CONSIGNE -
Reprends l'article sur le tournage de « L'Inondation » avec Isabelle Huppert aux studios Mosfilm et poursuis-le après sa dernière phrase.

TEXTE FOURNI -
<<<<

Russie/Cinema Isabelle de Moscou
Le Monde - January 28, 1993
Dans les studios Mosfilm plus qu'a demi desertes, Isabelle Huppert tourne un film totalement russe et completement francais. Paradoxe creatif. "L'Inondation", d'Igor Minaiev, adapte d'une magnifique nouvelle d'Evgueni Zamiatine ecrite dans les annees 20, produit par Daniel Toscan du Plantier, est une histoire tres forte, tres intemporelle, tres moderne.
C'EST un decor comme autrefois. Quand le cinema etait la vie, sauf que c'etait du cinema. Plus vrai que nature, une maison un peu delabree, avec des appartements leurs parquets ternes, leurs objets familiers, enfermee dans une cour sans joie, des arbres nus, un grand mur de briques rouges, un sol detrempe. Pas de miserabilisme, une pauvrete ancienne, ordinaire. Tout est faux, tout est authentique, le decorateur Vladimir Mourzine a investi le plateau 6 de Mosfilm, 1 200 metres carres, un des plus vastes, 12 metres sous les cintres. Tout autour, au fond, un "cyclo" d'un bleu pale figurant le ciel.
Ce bleu-la a deja servi, mais pour evoquer l'eau; c'est un vestige d'un remake du Don paisible que vient d'achever Serge Bondartchouk, une des rares productions mises en chantier recemment. Nikita Mikhalkov tourne aussi ici, tout de meme, des nouvelles de Tchekhov, mais c'est pour la television... Mosfilm n'est plus cette ville lourde et bruissante de 5 000 ames qu'elle fut, mais il y a toujours un controle apres les lourdes grilles d'entree, on ne sait pas tres bien pourquoi, il faut montrer un laissez-passer avant de penetrer dans un dedale verdatre de couloirs vides, ou flotte une vague odeur de hareng fume et d'hopital.
Dans sa loge au papier peint fane, sous un lampadaire kitsch coiffe d'un abat-jour plisse facon lupanar de province, Isabelle Huppert s'en moque, elle grignote une biscotte, serre contre elle un vieux peignoir de satin rose trouve au magasin des costumes, elle est menue et solide, elle parle avec gourmandise de cette femme qu'elle joue, une meurtriere, une silencieuse, " un grain de sable dans l'univers ", dit-elle en citant Musil. Aussitot lu le court roman de Zamiatine, elle a pris une option sur les droits cinematographiques, allant a la rencontre de ce role, conquerante, responsable.
Celle qui fut une incarnation exemplaire de la passivite, la Dentelliere de Goretta, retourne avec l'Inondation a ce registre longtemps abandonne de souffrance mutique, prend de plus en plus sa carriere en main, va au devant des dangers previsibles et des bonheurs esperes, provoque les rencontres et les chances. Jeanne au bucher a l'Opera Bastille, ce n'etait pas evident, elle a franchi l'obstacle avec panache. Elle tournera bientot un polar dramatique et burlesque avec Hal Hartley titre provisoire, Isabelle parce que, sortant de la projection de Trust me, elle envoyait immediatement au jeune homme surdoue un telegramme : "Trust you for any project" "Vous fait confiance pour n'importe quel projet"). Et, des avril, elle commence les repetitions d'Orlando de Virginia Woolf. Elle sera dirigee par Bob Wilson, rencontre dans un diner. Il parlait de ce spectacle, de la difficulte qu'il avait a trouver une interprete, elle a dit : "Je le ferais, moi, volontiers." Et voila, elle le fait. Creation a Lausanne, puis reprise pour un mois a l'Odeon, en septembre. "Un monologue de deux heures en scene, dit-elle avec un petit soupir affame, et cet homme qui devient une femme, qui s'epanouit malgre lui, comme une fleur inevitable... "

>>>>

LIGNES -
<<<<

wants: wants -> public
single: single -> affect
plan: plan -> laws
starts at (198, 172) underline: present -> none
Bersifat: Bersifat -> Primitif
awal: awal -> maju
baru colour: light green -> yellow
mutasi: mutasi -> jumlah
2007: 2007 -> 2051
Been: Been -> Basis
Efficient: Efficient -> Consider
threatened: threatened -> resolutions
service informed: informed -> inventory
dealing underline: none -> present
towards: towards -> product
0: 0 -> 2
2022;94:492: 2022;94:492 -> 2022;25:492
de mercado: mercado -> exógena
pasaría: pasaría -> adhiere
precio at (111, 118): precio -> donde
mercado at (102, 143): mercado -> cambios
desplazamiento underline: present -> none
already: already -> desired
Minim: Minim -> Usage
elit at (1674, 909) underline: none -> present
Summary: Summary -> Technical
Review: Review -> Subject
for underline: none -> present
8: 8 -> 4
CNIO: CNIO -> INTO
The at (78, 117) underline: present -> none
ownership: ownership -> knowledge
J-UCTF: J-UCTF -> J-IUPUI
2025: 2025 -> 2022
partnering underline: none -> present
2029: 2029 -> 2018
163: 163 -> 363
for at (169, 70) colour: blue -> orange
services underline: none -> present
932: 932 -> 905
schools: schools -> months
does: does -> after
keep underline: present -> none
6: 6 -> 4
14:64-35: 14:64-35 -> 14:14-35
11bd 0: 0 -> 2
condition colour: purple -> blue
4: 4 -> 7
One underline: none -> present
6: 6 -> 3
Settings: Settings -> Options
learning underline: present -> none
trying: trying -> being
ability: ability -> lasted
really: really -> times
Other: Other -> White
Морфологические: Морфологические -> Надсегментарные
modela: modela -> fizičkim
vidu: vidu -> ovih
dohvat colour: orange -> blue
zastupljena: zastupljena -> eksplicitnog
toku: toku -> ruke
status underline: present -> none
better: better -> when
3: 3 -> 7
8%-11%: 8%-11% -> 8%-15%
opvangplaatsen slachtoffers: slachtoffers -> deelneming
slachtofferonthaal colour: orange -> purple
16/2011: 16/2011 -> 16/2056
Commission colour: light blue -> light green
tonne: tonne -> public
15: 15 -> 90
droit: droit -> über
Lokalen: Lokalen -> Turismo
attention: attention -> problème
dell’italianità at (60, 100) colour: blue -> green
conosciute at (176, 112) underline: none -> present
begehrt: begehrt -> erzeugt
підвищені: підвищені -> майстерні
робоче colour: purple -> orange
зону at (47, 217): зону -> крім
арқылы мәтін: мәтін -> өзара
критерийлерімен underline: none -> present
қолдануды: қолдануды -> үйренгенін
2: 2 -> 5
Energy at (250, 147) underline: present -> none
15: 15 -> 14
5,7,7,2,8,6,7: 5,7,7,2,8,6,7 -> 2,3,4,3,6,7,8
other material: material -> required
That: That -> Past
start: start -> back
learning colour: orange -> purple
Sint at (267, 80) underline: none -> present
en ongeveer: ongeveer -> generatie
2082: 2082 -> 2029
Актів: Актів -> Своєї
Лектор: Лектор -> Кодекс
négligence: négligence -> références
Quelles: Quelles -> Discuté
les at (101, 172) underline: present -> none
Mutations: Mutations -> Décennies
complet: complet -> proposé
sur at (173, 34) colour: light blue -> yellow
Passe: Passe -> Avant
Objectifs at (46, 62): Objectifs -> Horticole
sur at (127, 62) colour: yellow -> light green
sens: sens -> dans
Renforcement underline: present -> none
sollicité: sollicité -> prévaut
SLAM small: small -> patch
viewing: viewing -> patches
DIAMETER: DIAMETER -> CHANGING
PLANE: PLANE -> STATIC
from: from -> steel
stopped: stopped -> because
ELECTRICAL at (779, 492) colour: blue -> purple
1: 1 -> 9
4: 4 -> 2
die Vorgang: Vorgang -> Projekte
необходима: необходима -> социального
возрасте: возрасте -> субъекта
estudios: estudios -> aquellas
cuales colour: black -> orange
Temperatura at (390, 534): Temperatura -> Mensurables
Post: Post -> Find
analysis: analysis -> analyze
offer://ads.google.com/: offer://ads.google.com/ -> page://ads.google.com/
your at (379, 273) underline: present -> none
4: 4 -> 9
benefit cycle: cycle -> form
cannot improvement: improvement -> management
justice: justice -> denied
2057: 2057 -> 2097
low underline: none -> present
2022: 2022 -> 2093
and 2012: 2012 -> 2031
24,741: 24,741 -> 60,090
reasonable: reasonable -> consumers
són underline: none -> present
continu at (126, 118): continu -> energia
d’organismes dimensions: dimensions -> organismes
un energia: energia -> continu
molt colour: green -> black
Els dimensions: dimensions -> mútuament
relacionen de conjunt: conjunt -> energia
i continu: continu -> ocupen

>>>>

RÉPONSE CI-DESSOUS -
De son personnage de l'Inondation, Isabelle Huppert parle aussi comme d'une amie intime, une etrangere qui serait devenue une part d'elle-meme. L'histoire de Sofia est simple et terrible, du Dostoievski empreint d'une etrange modernite, un " Crime sans chatiment ", en quelque sorte. Sofia vit a Petrograd, dans les annees 20. Zamiatine la decrit ainsi : " Bien qu'elle approchat de la quarantaine, elle avait le meme corps d'oiseau, leger et austere "... Elle est mariee depuis longtemps a Trofim Ivanitch. Le silence entre eux ressemble de loin au bonheur. Mais elle n'a pas pu lui donner d'enfant, il ne le lui pardonne pas. Elle a si peur de le perdre, qu'elle lui propose d'adopter la fille du voisin, le menuisier qui vient de mourir. C'est une grande gamine sauvage de treize ans. Un peu plus tard, Trofim deviendra son amant.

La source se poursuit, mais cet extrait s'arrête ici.